Fast forward to 2020-2021, and with half a million Americans dead from the pandemic, and tens of millions wishing they could get a damn vaccination shot already, the FDA has kept itself busy by trying to impede the testing necessary to track the disease and slow its spread, and by trying to hold up the distribution of vaccines as much as possible.

If you think that's an exaggeration, then I will submit you haven't been following press coverage of the FDA very closely. You can, for example, read a New York Times account of May 15, 2020, relatively early in the pandemic, of how a test backed by Bill Gates was used to learn more about the spread of the virus, until the FDA ordered a halt in testing. 

As for my claim that the FDA is holding up vaccines, feel free to offer your own explanation for why the Oxford AstraZeneca has been authorized by the World Health Organization, the United Kingdom, all of the member nations of the European Union (27 countries such as Germany, France, etc.),  India, Mexico and probably some other countries I have forgotten. But here in the land of the free and the home of the brave, I am not free to take it, even if I am brave enough to take a vaccine that's been in use for weeks around the world.
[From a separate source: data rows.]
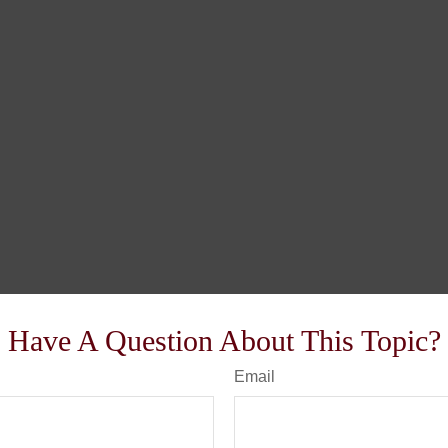
Have A Question About This Topic?
Email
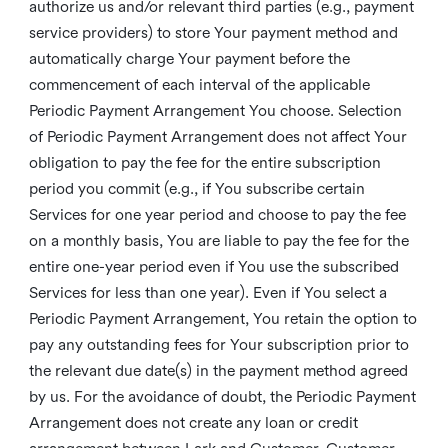
authorize us and/or relevant third parties (e.g., payment
service providers) to store Your payment method and
automatically charge Your payment before the
commencement of each interval of the applicable
Periodic Payment Arrangement You choose. Selection
of Periodic Payment Arrangement does not affect Your
obligation to pay the fee for the entire subscription
period you commit (e.g., if You subscribe certain
Services for one year period and choose to pay the fee
on a monthly basis, You are liable to pay the fee for the
entire one-year period even if You use the subscribed
Services for less than one year). Even if You select a
Periodic Payment Arrangement, You retain the option to
pay any outstanding fees for Your subscription prior to
the relevant due date(s) in the payment method agreed
by us. For the avoidance of doubt, the Periodic Payment
Arrangement does not create any loan or credit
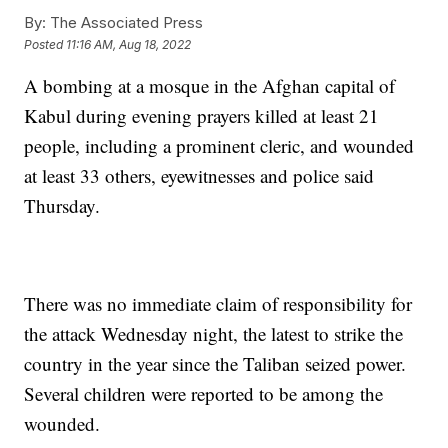
By:
The Associated Press
Posted
11:16 AM, Aug 18, 2022
A bombing at a mosque in the Afghan capital of
Kabul during evening prayers killed at least 21
people, including a prominent cleric, and wounded
at least 33 others, eyewitnesses and police said
Thursday.
There was no immediate claim of responsibility for
the attack Wednesday night, the latest to strike the
country in the year since the Taliban seized power.
Several children were reported to be among the
wounded.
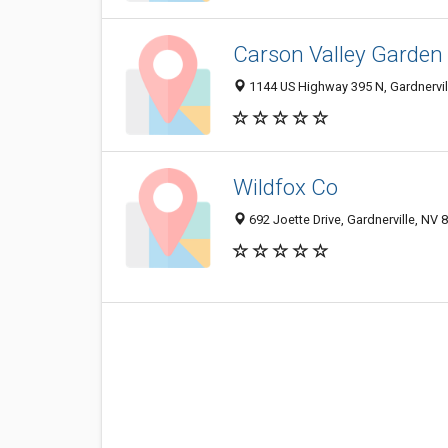
Carson Valley Garden
1144 US Highway 395 N, Gardnervil
Wildfox Co
692 Joette Drive, Gardnerville, NV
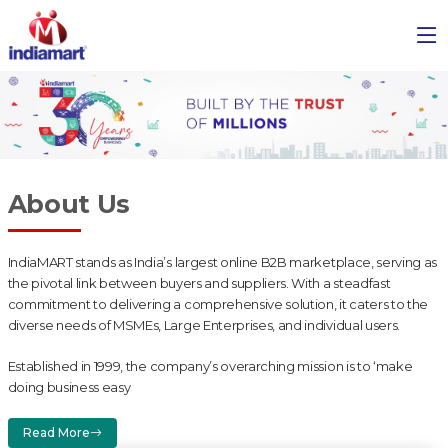
About Us
IndiaMART stands as India’s largest online B2B marketplace, serving as
the pivotal link between buyers and suppliers. With a steadfast
commitment to delivering a comprehensive solution, it caters to the
diverse needs of MSMEs, Large Enterprises, and individual users.
Established in 1999, the company’s overarching mission is to ‘make
doing business easy
Read More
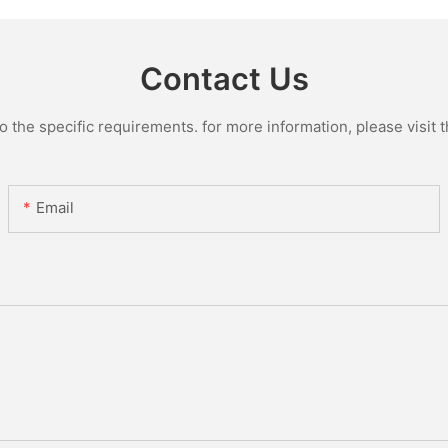
Glass Lin
Contact Us
the specific requirements. for more information, please visit th
Email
When the Johnson and Johnson pharmaceutical company applied for an Emergency Use Authorization at the FDA on Feb. 4 to distribute its vaccine, the FDA decided to wait more than three weeks before it convenes a panel to discuss the matter. The meeting, in fact, is being held today. The current seven-day average for COVID-19 deaths in the U.S. is 2,174.  So that's what, 40,000 deaths or so while the FDA considers the matter? The 3,000 deaths from the Sept. 11, 2001 terrorist attack were used as an excuse to turn the U.S. into a police state.

As with all of the Wilhelm Reich stuff, only a relatively small number of apparent oddballs seem to think there is anything wrong with the FDA's actions and lack of actions, libertarians on Twitter and the like. It doesn't seem to bother anyone in the Biden administration or anyone I have heard about in the U.S. Congress. 

1 comment:

Hugh said...

It's my view that the FDA and the problems with it that you mention are part of a larger problem with government as we know it. Agencies like the FDA assume that individuals are not equipped to make decisions for and protect themselves. The same goes for virtually every other agency whose role involves placing restrictions on free associations. (At the risk of touching on taboo topics, it's what's bothered me during covid. If there is a private entity willing to serve a private individual, whose business is it to prohibit that relationship?)

In one of his essays, RAW points out that the terms heretic derives from Greek for, to choose. So in essence, a heretic is one who chooses. It's no surprise then, that government has always sought to squash heretics.